Mushin#

Important

The features provided by rai_toolbox.mushin are in early-beta phase and are subject to compatibility-breaking changes in the future.

Note

rai_toolbox.mushin requires additional installation dependencies. These can be installed via .. console:

$ pip install rai-toolbox[mushin]

Mushin means, roughly, “no-mind”; rai_toolbox.mushin provides utilities that greatly reduce the “boilerplate” code and overall complexity of conducting machine learning experiments, tests, and analyses. Unlike the rest of the toolbox, which adheres solely to essential PyTorch APIs, mushin is intentionally opinionated and specialized in its design; it reflects our (the toolbox dev team’s) shared workflows, best practices, and favorite tools for doing research and development.
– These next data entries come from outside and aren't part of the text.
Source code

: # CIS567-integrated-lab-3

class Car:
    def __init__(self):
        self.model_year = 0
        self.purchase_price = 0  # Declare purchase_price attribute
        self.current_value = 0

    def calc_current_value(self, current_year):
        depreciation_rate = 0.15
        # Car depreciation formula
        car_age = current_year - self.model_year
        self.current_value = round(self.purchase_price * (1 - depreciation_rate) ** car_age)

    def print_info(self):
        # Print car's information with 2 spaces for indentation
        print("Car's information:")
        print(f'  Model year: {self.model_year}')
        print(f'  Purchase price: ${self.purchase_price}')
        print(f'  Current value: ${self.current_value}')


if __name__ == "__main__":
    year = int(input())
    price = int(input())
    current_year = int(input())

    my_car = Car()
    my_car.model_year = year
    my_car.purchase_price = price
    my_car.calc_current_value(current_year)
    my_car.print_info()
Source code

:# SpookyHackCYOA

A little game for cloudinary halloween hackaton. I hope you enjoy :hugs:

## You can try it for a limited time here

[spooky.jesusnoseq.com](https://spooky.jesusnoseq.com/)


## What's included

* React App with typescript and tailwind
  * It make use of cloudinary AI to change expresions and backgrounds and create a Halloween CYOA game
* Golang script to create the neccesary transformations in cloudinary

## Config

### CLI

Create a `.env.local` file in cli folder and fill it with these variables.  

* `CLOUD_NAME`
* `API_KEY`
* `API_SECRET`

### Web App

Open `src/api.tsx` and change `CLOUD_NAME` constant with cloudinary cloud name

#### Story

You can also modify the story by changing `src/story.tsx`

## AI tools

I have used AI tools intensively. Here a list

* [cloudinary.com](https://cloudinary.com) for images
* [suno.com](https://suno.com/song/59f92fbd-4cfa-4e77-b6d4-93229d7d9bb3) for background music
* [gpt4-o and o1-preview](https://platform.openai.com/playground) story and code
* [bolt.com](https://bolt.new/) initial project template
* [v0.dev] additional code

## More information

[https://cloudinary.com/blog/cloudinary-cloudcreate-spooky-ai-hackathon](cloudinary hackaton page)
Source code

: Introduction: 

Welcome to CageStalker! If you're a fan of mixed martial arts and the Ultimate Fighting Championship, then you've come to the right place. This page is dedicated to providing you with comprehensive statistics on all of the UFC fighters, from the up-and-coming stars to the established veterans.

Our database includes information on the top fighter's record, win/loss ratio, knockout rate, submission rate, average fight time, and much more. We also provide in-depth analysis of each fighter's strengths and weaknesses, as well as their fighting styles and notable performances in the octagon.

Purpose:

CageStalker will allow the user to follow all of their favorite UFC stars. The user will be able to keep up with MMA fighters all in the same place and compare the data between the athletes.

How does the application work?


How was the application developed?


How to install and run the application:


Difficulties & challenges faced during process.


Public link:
As such, mushin is designed around PyTorch-Lightning, which facilitates boilerplate-free and performant machine learning work, and around hydra-zen, which makes it easy to design configurable and reproducible workflows that leverage the Hydra framework.

Workflows#

Workflows are designed to simplify and automate the process of configuring, running, and reproducing various data science and machine learning workflows. In part, these serve to greatly simplify the process of organizing and running jobs using the Hydra framework, and aggregating the results of those jobs for analysis.

BaseWorkflow([eval_task_cfg])

Provides an interface for creating a reusable workflow: encapsulated "boilerplate" for running, aggregating, and analyzing one or more Hydra jobs.

MultiRunMetricsWorkflow([eval_task_cfg, ...])

Abstract class for workflows that record metrics using Hydra multirun.

RobustnessCurve([eval_task_cfg, working_dir])

Abstract class for workflows that measure performance for different perturbation values.

PyTorch-Lightning Utilities#

Tools and utilities that make PyTorch-Lightning easy to use for our work. Some of these utilities also enable much-needed compatibility between PyTorch-Lightning and Hydra.

MetricsCallback([save_dir, filename])

Saves validation and test metrics stored in trainer.callback_metrics.

HydraDDP([accelerator, parallel_devices, ...])

DDP Strategy that supports Hydra run and multirun jobs.